The Reserve Bank acted yesterday to ensure there is sufficient ready cash in New Zealand's financial system to prevent it grinding to a halt as a result of the continuing credit crunch.
Governor Alan Bollard said there was "no immediate problem," but the RBNZ "always stands ready to support the liquidity of the New Zealand financial system".
Central banks around the world have pumped billions of dollars of additional capital into money markets to ensure they do not freeze up as result of the turmoil this week on Wall St.

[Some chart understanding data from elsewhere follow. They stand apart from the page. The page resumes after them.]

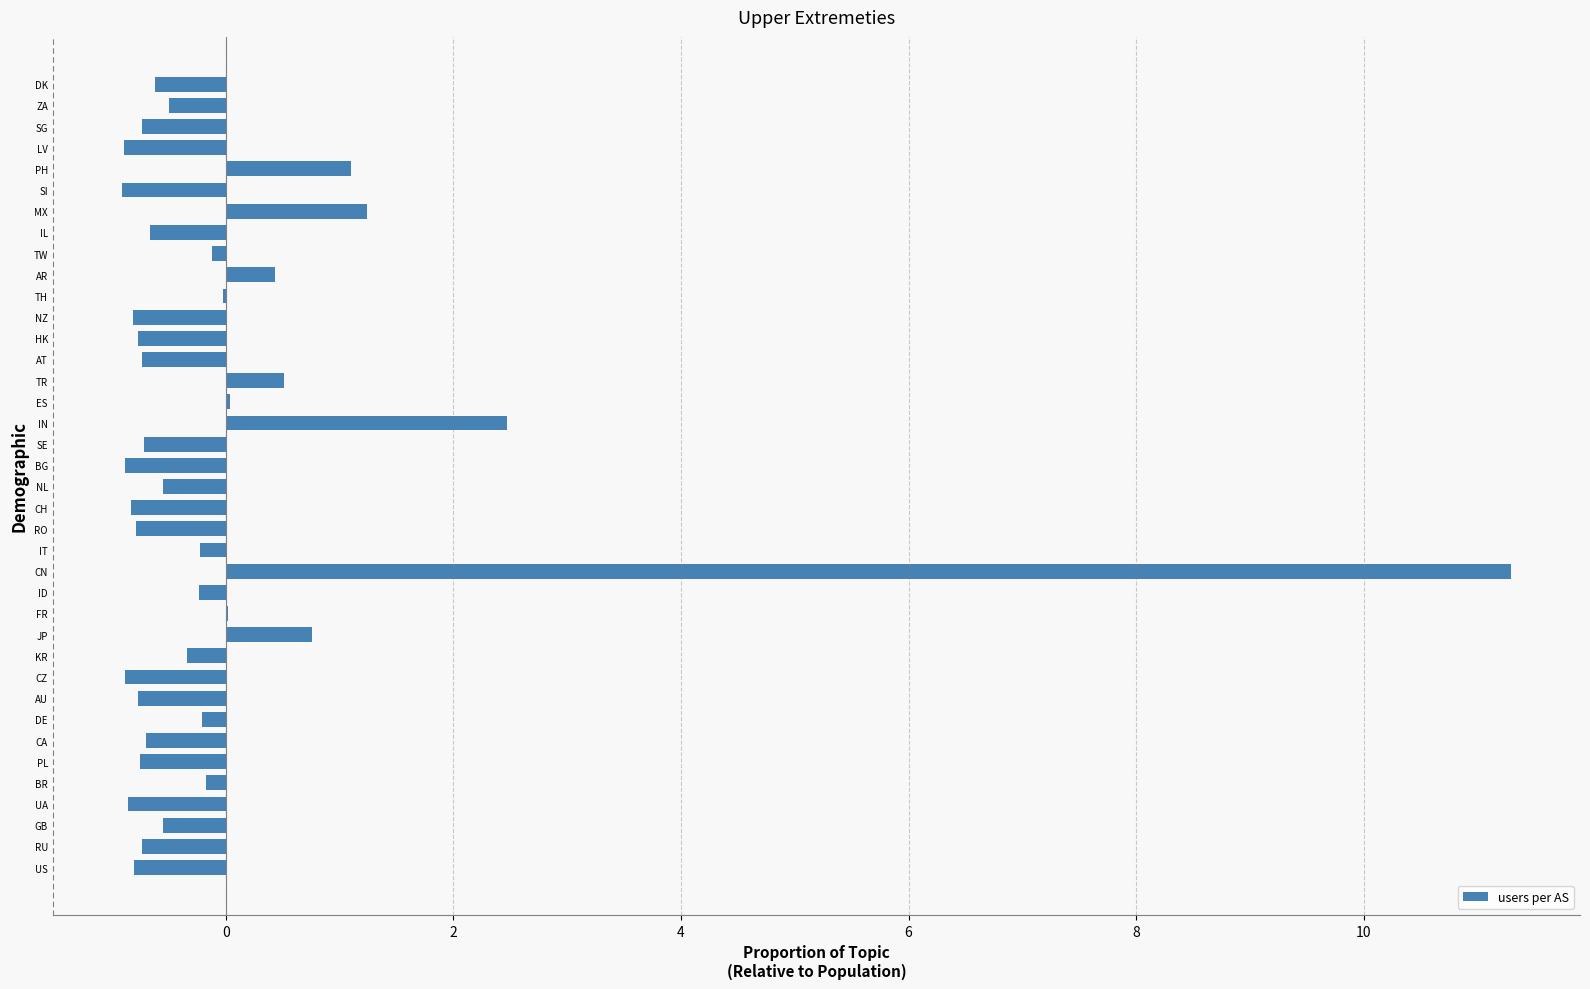

How many distinct data groups are displayed?

1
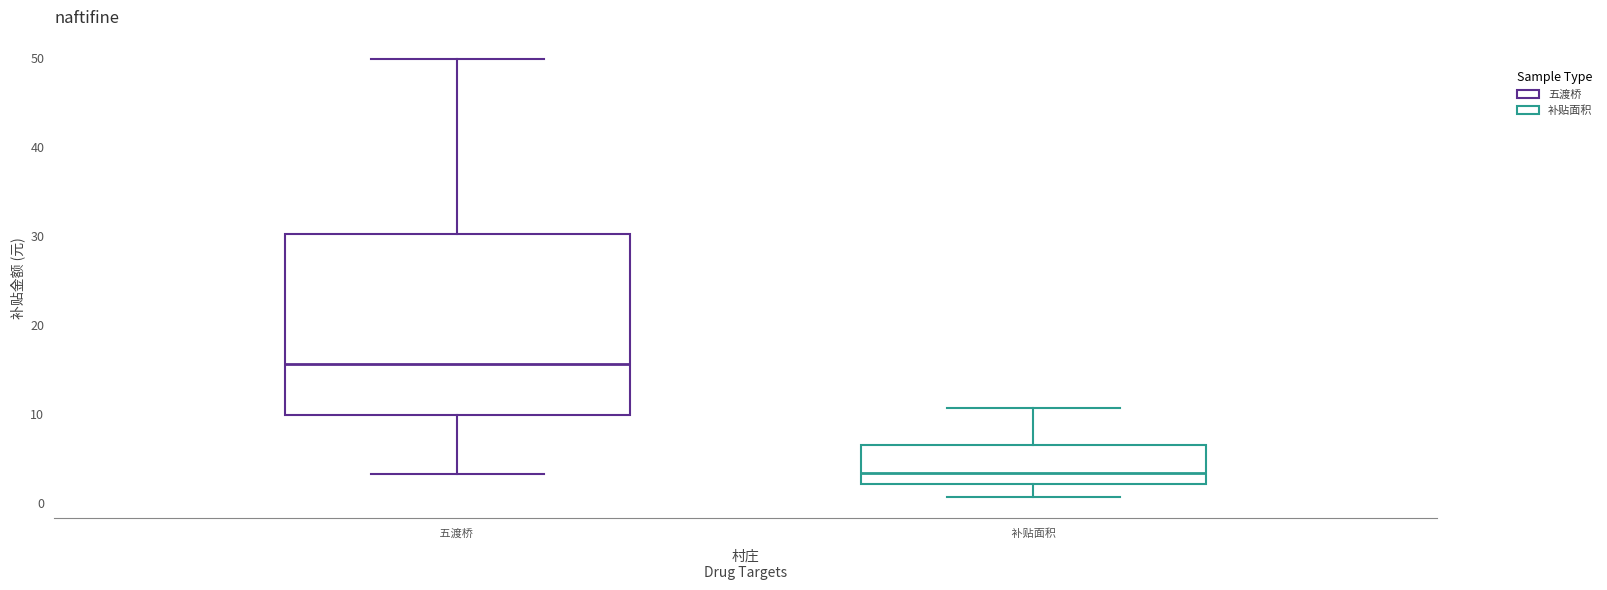

Reading left to right, transcribe this box plot: for each box, give where its median line is, the range the box spans, and where its two whiskers end, as read against the y-axis. The values are not printed on the chart, so give them approximately, as read against the axis.

五渡桥: median 16, box 10 to 30, whiskers 3 to 50
补贴面积: median 3, box 2 to 6, whiskers 1 to 11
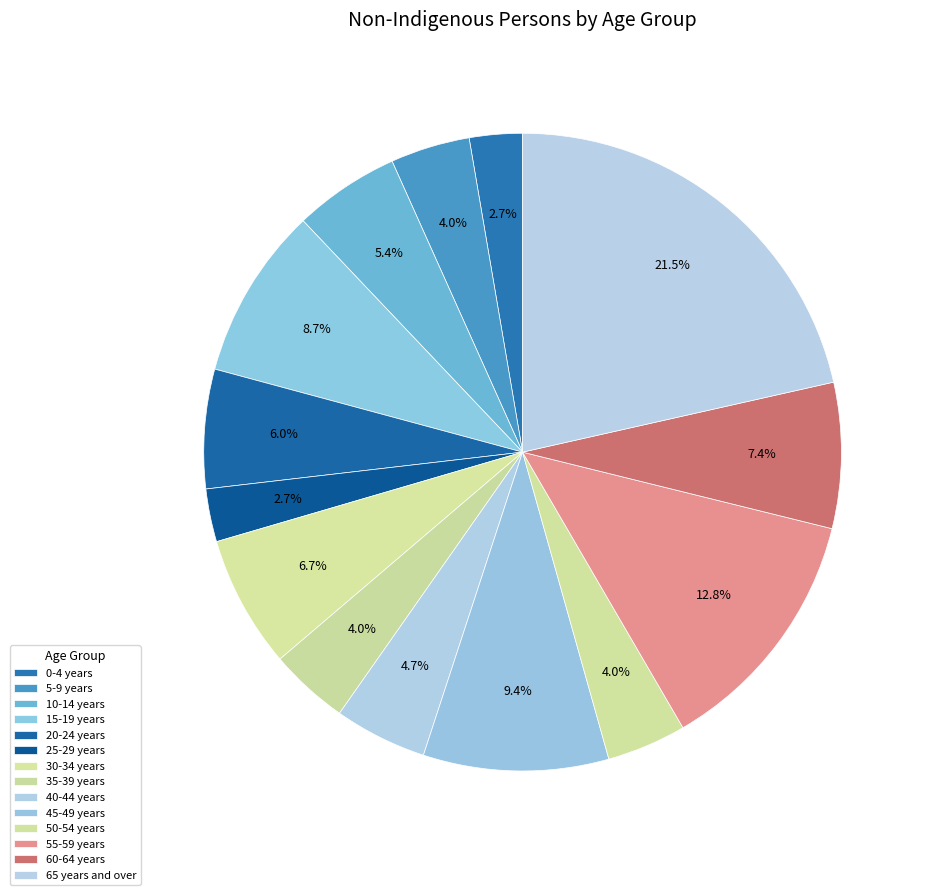

Count the number of slices in the pie.

14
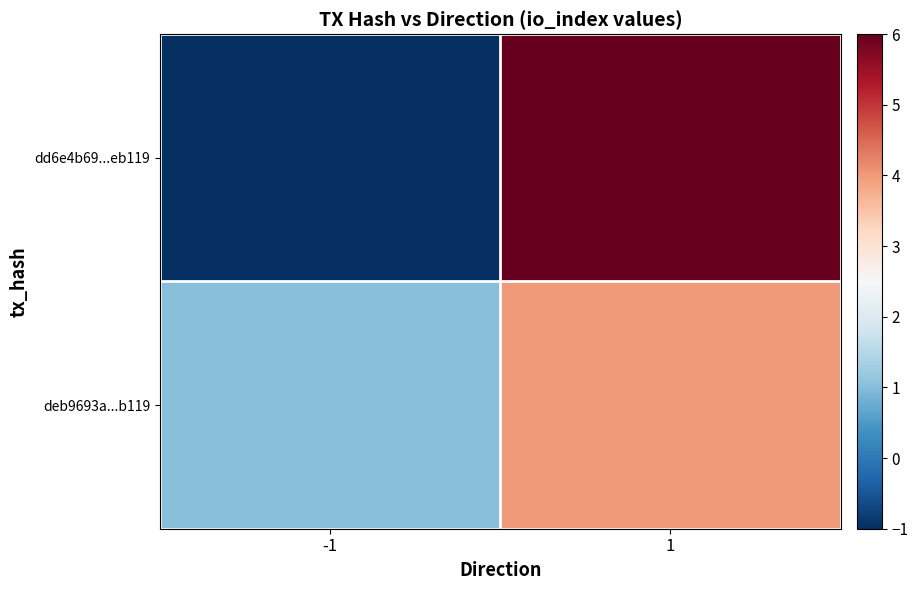

List the series in order of their peak value, highest first.

dd6e4b69...eb119, deb9693a...b119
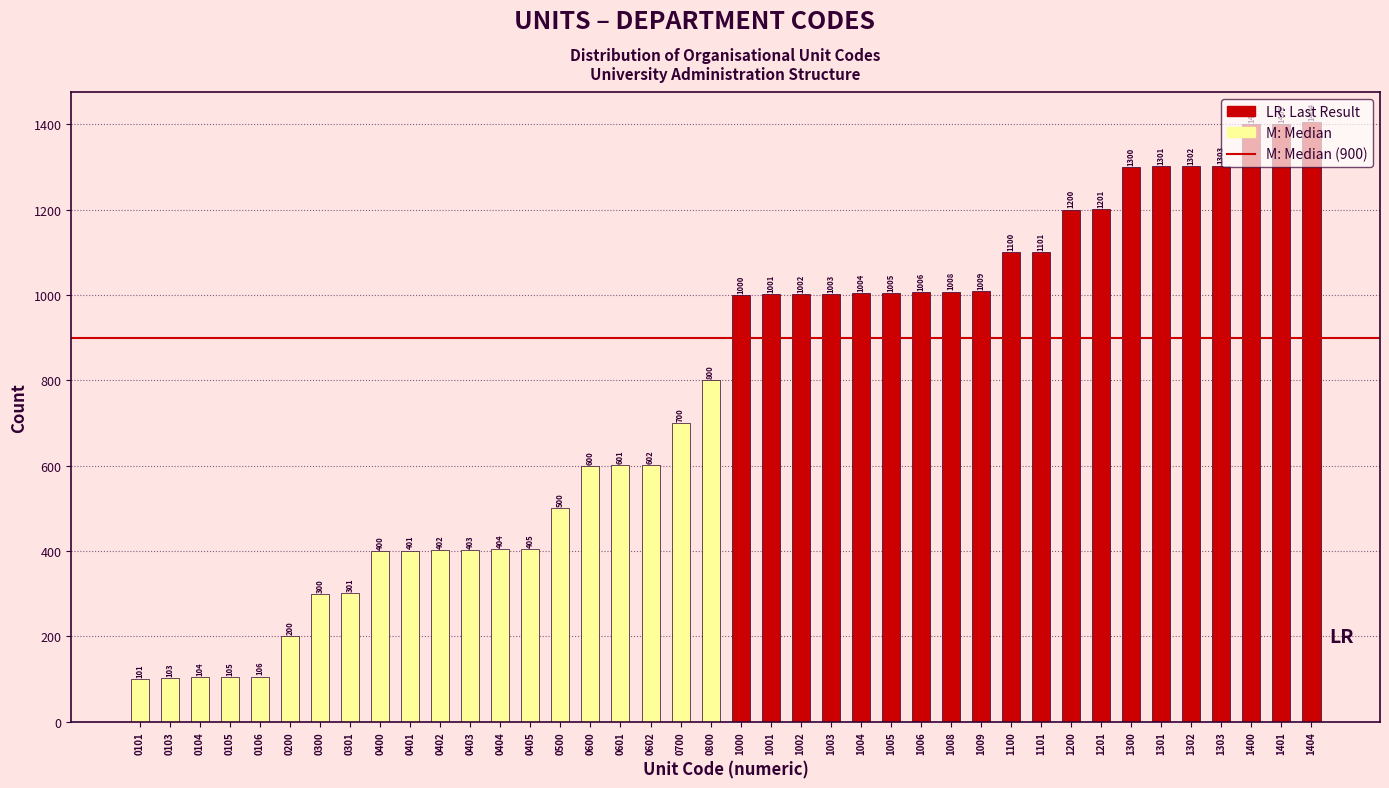

What is the difference between the values at 1000 and 1301?

301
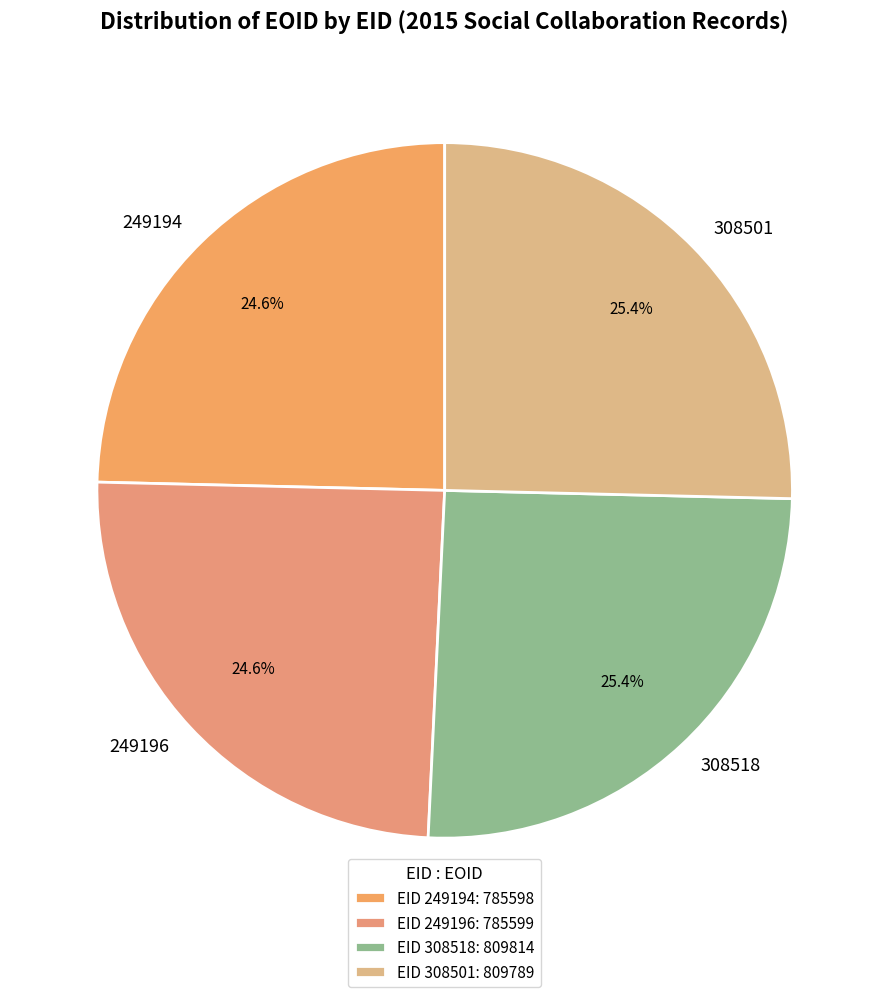

Which has a higher value, 249196 or 308518?

308518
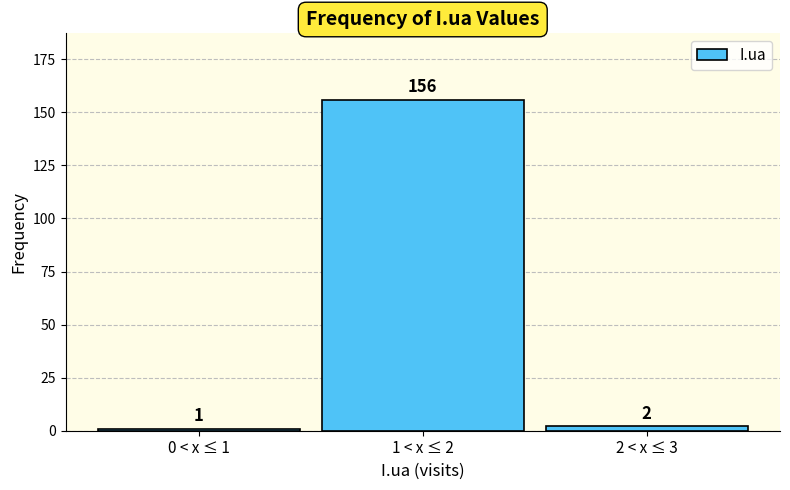

Reading left to right, what are all the values shown in this chart?

0 < x ≤ 1=1	1 < x ≤ 2=156	2 < x ≤ 3=2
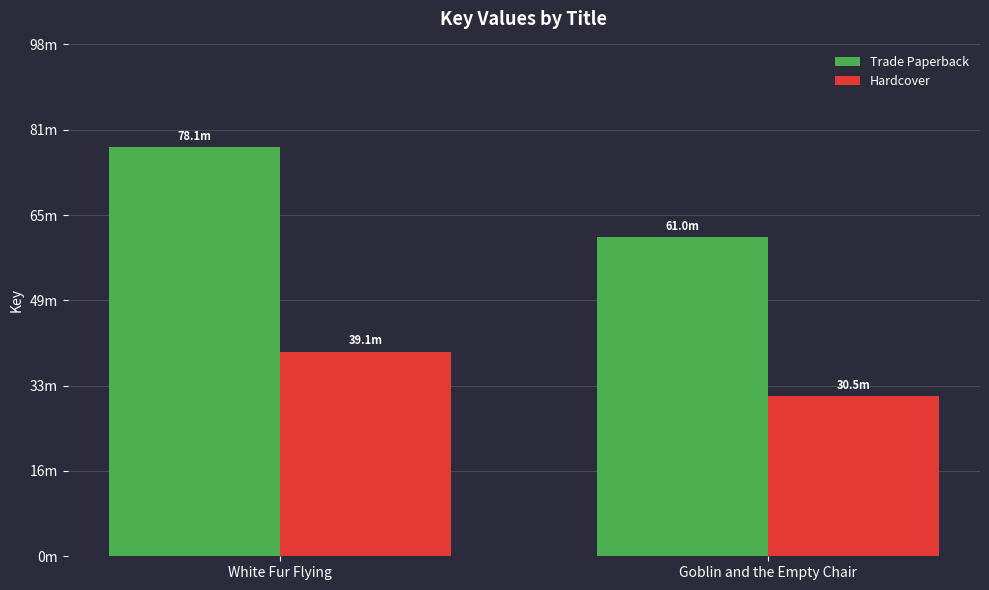

What are all the series names shown in the legend?

Trade Paperback, Hardcover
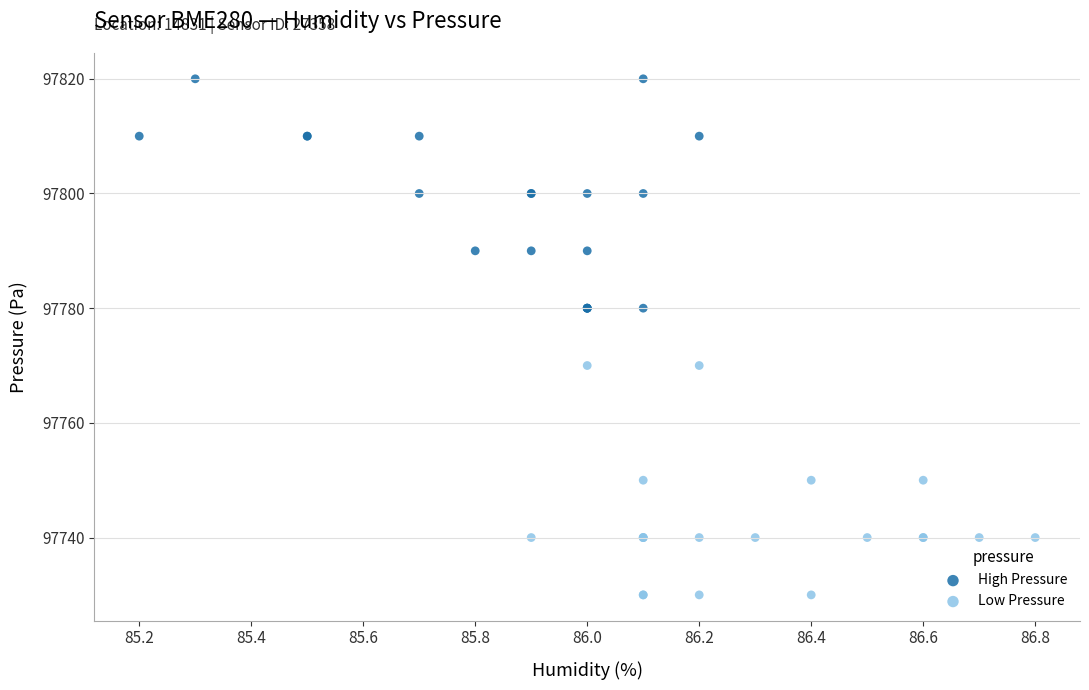

Which series reaches the maximum Y coordinate?

High Pressure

The Reserve Bank has so far not seen a need to take such strong steps but yesterday broadened the range of debt securities it would accept from banks as collateral on the short-term loans it provides them as part of its daily operations.
The RBNZ will also offer longer terms of up to six months "in order to help ease pressure at the short end of the market," it said .
New Zealand banks' borrowing costs rose to the highest since March, according to a gauge that measures the availability of funds in the market.
Policymakers globally are trying to revive confidence in markets as investors stockpiled money on concern more financial institutions would fail after the bankruptcy of Lehman Brothers and the US Government bailout of American International Group this week.
The world's biggest central banks joined forces to pump US$180 billion ($266.4 billion) into money markets yesterday to ease the credit squeeze.
The US Treasury Secretary and Federal Reserve chairman yesterday proposed moving investment banks' "toxic" mortgage debt into a new institution.
The move helped to spur a rebound in markets in New Zealand, Australia, Hong Kong, and China.
New Zealand "will inevitably feel the effects of major financial shocks such as this," Dr Bollard saidyesterday.
"There are indirect adverse effects on liquidity in New Zealand's financial markets."
The premium in addition to basic official rates that banks are charging each other for three-month loans widened to 0.625 of a percentage point yesterday, a more than 50 per cent increase on the median spread over the past 12 months.